* **Job**
Using the data that follows, give the number of lines where the string "Description" occurs, and nothing else.

Recorded data
- - - -

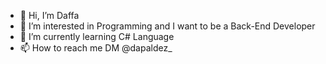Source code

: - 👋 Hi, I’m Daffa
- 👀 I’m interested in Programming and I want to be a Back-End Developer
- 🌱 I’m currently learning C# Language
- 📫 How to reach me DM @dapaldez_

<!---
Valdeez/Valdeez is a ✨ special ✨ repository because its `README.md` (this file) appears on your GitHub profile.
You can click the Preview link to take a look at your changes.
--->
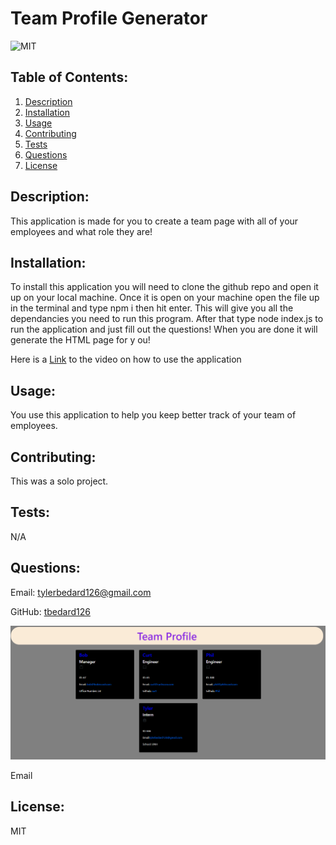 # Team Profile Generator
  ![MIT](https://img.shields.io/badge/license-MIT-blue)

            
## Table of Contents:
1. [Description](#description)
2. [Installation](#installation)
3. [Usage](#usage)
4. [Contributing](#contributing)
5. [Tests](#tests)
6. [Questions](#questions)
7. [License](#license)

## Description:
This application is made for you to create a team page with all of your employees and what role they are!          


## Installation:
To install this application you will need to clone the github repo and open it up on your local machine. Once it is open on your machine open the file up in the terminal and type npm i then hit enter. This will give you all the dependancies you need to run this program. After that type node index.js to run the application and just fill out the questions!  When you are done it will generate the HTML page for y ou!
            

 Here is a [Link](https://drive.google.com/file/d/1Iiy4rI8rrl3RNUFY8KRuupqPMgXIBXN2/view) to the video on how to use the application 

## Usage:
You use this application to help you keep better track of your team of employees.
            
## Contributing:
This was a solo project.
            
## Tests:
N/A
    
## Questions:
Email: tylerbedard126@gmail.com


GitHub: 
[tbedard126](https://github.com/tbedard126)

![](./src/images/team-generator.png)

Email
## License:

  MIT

- - - -

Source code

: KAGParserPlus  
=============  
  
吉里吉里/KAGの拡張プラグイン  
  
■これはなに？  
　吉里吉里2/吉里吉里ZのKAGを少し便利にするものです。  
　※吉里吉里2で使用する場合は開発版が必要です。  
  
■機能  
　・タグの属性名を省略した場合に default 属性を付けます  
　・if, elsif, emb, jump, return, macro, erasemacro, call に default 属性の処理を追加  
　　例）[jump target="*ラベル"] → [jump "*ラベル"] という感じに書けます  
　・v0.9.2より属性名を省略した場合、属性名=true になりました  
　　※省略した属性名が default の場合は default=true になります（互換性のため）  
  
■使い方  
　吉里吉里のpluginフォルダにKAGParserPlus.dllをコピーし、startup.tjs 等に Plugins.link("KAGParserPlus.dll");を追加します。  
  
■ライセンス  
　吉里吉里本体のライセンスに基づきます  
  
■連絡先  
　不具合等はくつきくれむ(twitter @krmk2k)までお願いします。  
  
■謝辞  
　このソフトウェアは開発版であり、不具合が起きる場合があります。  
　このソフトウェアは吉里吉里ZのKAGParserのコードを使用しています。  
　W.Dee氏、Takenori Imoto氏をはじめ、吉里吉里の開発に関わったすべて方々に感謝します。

- - - -

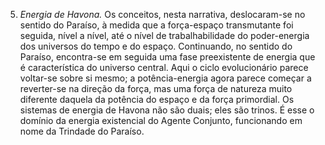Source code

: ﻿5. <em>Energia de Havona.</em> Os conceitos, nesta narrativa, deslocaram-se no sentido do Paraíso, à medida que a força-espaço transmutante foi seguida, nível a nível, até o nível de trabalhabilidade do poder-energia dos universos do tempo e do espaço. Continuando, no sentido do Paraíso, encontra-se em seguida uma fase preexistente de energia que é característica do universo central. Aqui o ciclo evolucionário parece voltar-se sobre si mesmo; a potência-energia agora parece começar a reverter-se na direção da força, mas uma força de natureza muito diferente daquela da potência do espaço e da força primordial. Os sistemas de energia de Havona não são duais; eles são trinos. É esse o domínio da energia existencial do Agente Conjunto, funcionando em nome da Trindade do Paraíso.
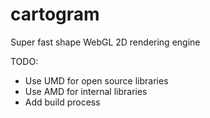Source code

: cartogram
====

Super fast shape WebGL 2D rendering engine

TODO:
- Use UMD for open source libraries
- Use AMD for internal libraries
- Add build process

- - - -

* **Problem solution**
2